-- Task description --
Output, word for word, the lines of this listing that fall between the line with "2. Within a" and the line with "4. Add the Indices", counting both of those lines, and no others.

-- Exercise material --

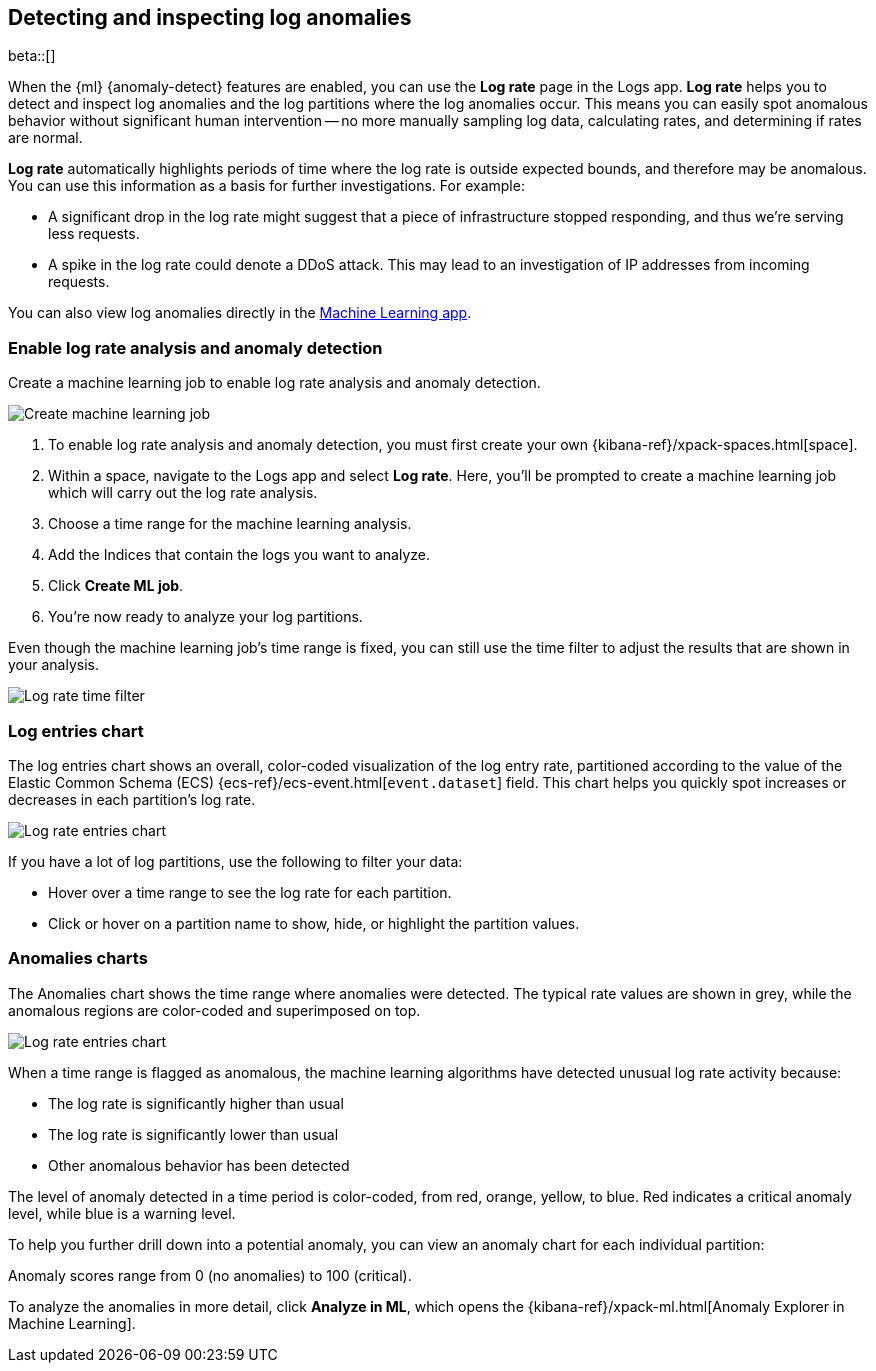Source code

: [role="xpack"]
[[xpack-logs-analysis]]
== Detecting and inspecting log anomalies

beta::[]

When the {ml} {anomaly-detect} features are enabled,
you can use the **Log rate** page in the Logs app.
**Log rate** helps you to detect and inspect log anomalies and the log partitions where the log anomalies occur.
This means you can easily spot anomalous behavior without significant human intervention --
no more manually sampling log data, calculating rates, and determining if rates are normal.

*Log rate* automatically highlights periods of time where the log rate is outside expected bounds,
and therefore may be anomalous.
You can use this information as a basis for further investigations.
For example:

* A significant drop in the log rate might suggest that a piece of infrastructure stopped responding,
and thus we're serving less requests.
* A spike in the log rate could denote a DDoS attack.
This may lead to an investigation of IP addresses from incoming requests.

You can also view log anomalies directly in the <<xpack-ml-anomalies,Machine Learning app>>.

[float]
[[logs-analysis-create-ml-job]]
=== Enable log rate analysis and anomaly detection

Create a machine learning job to enable log rate analysis and anomaly detection.

[role="screenshot"]
image::logs/images/analysis-tab-create-ml-job.png[Create machine learning job]

1. To enable log rate analysis and anomaly detection,
you must first create your own {kibana-ref}/xpack-spaces.html[space].
2. Within a space, navigate to the Logs app and select *Log rate*.
Here, you'll be prompted to create a machine learning job which will carry out the log rate analysis.
3. Choose a time range for the machine learning analysis.
4. Add the Indices that contain the logs you want to analyze.
5. Click *Create ML job*.
6. You're now ready to analyze your log partitions.

Even though the machine learning job's time range is fixed,
you can still use the time filter to adjust the results that are shown in your analysis.

[role="screenshot"]
image::logs/images/log-time-filter.png[Log rate time filter]

[float]
[[logs-analysis-entries-chart]]
=== Log entries chart

The log entries chart shows an overall, color-coded visualization of the log entry rate,
partitioned according to the value of the Elastic Common Schema (ECS)
{ecs-ref}/ecs-event.html[`event.dataset`] field.
This chart helps you quickly spot increases or decreases in each partition's log rate.

[role="screenshot"]
image::logs/images/log-rate-entries.png[Log rate entries chart]

If you have a lot of log partitions, use the following to filter your data:

* Hover over a time range to see the log rate for each partition.
* Click or hover on a partition name to show, hide, or highlight the partition values.

[float]
[[logs-analysis-anomalies-chart]]
=== Anomalies charts

The Anomalies chart shows the time range where anomalies were detected.
The typical rate values are shown in grey, while the anomalous regions are color-coded and superimposed on top.

[role="screenshot"]
image::logs/images/log-rate-anomalies.png[Log rate entries chart]

When a time range is flagged as anomalous,
the machine learning algorithms have detected unusual log rate activity because:

* The log rate is significantly higher than usual
* The log rate is significantly lower than usual
* Other anomalous behavior has been detected

The level of anomaly detected in a time period is color-coded, from red, orange, yellow, to blue.
Red indicates a critical anomaly level, while blue is a warning level.

To help you further drill down into a potential anomaly,
you can view an anomaly chart for each individual partition:

Anomaly scores range from 0 (no anomalies) to 100 (critical).

To analyze the anomalies in more detail, click *Analyze in ML*, which opens the
{kibana-ref}/xpack-ml.html[Anomaly Explorer in Machine Learning].
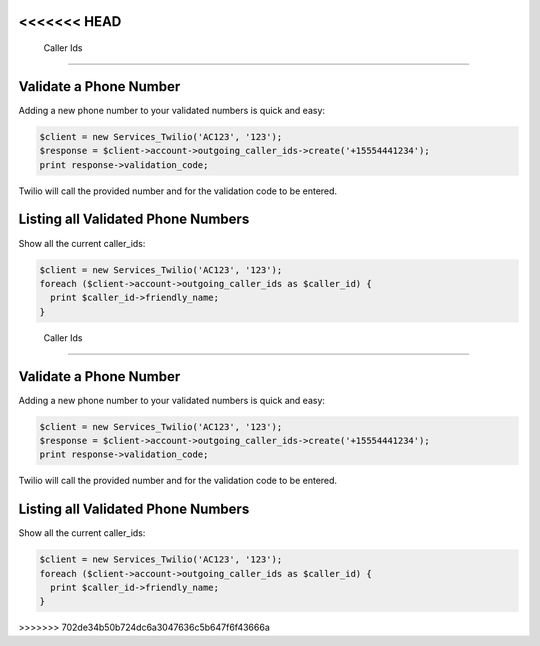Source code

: <<<<<<< HEAD
============
 Caller Ids
============

Validate a Phone Number
=======================
Adding a new phone number to your validated numbers is quick and easy:

.. code-block:: php

    $client = new Services_Twilio('AC123', '123');
    $response = $client->account->outgoing_caller_ids->create('+15554441234');
    print response->validation_code;

Twilio will call the provided number and for the validation code to be entered.

Listing all Validated Phone Numbers
===================================

Show all the current caller_ids:

.. code-block:: php

    $client = new Services_Twilio('AC123', '123');
    foreach ($client->account->outgoing_caller_ids as $caller_id) {
      print $caller_id->friendly_name;
    }
=======
============
 Caller Ids
============

Validate a Phone Number
=======================
Adding a new phone number to your validated numbers is quick and easy:

.. code-block:: php

    $client = new Services_Twilio('AC123', '123');
    $response = $client->account->outgoing_caller_ids->create('+15554441234');
    print response->validation_code;

Twilio will call the provided number and for the validation code to be entered.

Listing all Validated Phone Numbers
===================================

Show all the current caller_ids:

.. code-block:: php

    $client = new Services_Twilio('AC123', '123');
    foreach ($client->account->outgoing_caller_ids as $caller_id) {
      print $caller_id->friendly_name;
    }
>>>>>>> 702de34b50b724dc6a3047636c5b647f6f43666a
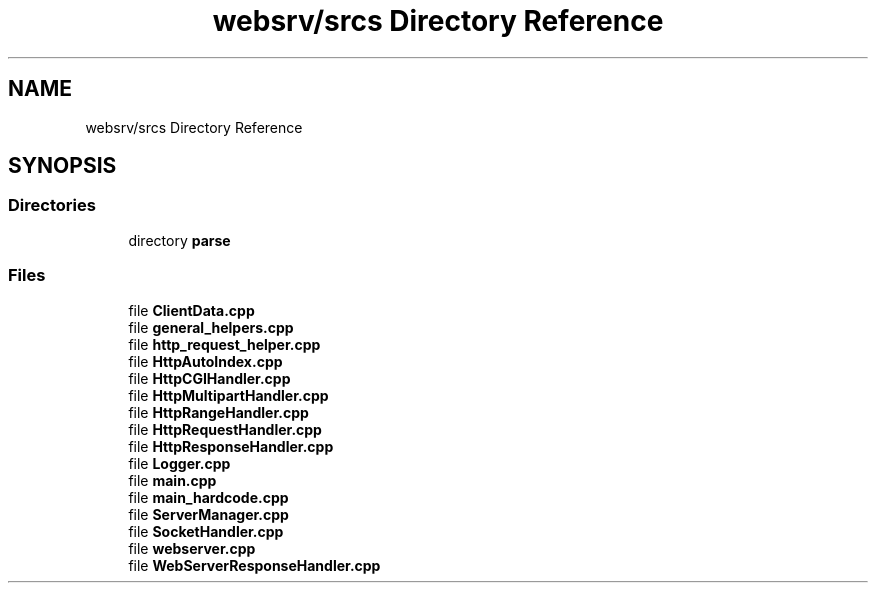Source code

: .TH "websrv/srcs Directory Reference" 3 "WebServer" \" -*- nroff -*-
.ad l
.nh
.SH NAME
websrv/srcs Directory Reference
.SH SYNOPSIS
.br
.PP
.SS "Directories"

.in +1c
.ti -1c
.RI "directory \fBparse\fP"
.br
.in -1c
.SS "Files"

.in +1c
.ti -1c
.RI "file \fBClientData\&.cpp\fP"
.br
.ti -1c
.RI "file \fBgeneral_helpers\&.cpp\fP"
.br
.ti -1c
.RI "file \fBhttp_request_helper\&.cpp\fP"
.br
.ti -1c
.RI "file \fBHttpAutoIndex\&.cpp\fP"
.br
.ti -1c
.RI "file \fBHttpCGIHandler\&.cpp\fP"
.br
.ti -1c
.RI "file \fBHttpMultipartHandler\&.cpp\fP"
.br
.ti -1c
.RI "file \fBHttpRangeHandler\&.cpp\fP"
.br
.ti -1c
.RI "file \fBHttpRequestHandler\&.cpp\fP"
.br
.ti -1c
.RI "file \fBHttpResponseHandler\&.cpp\fP"
.br
.ti -1c
.RI "file \fBLogger\&.cpp\fP"
.br
.ti -1c
.RI "file \fBmain\&.cpp\fP"
.br
.ti -1c
.RI "file \fBmain_hardcode\&.cpp\fP"
.br
.ti -1c
.RI "file \fBServerManager\&.cpp\fP"
.br
.ti -1c
.RI "file \fBSocketHandler\&.cpp\fP"
.br
.ti -1c
.RI "file \fBwebserver\&.cpp\fP"
.br
.ti -1c
.RI "file \fBWebServerResponseHandler\&.cpp\fP"
.br
.in -1c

-- Task solution --
2. Within a space, navigate to the Logs app and select *Log rate*.
Here, you'll be prompted to create a machine learning job which will carry out the log rate analysis.
3. Choose a time range for the machine learning analysis.
4. Add the Indices that contain the logs you want to analyze.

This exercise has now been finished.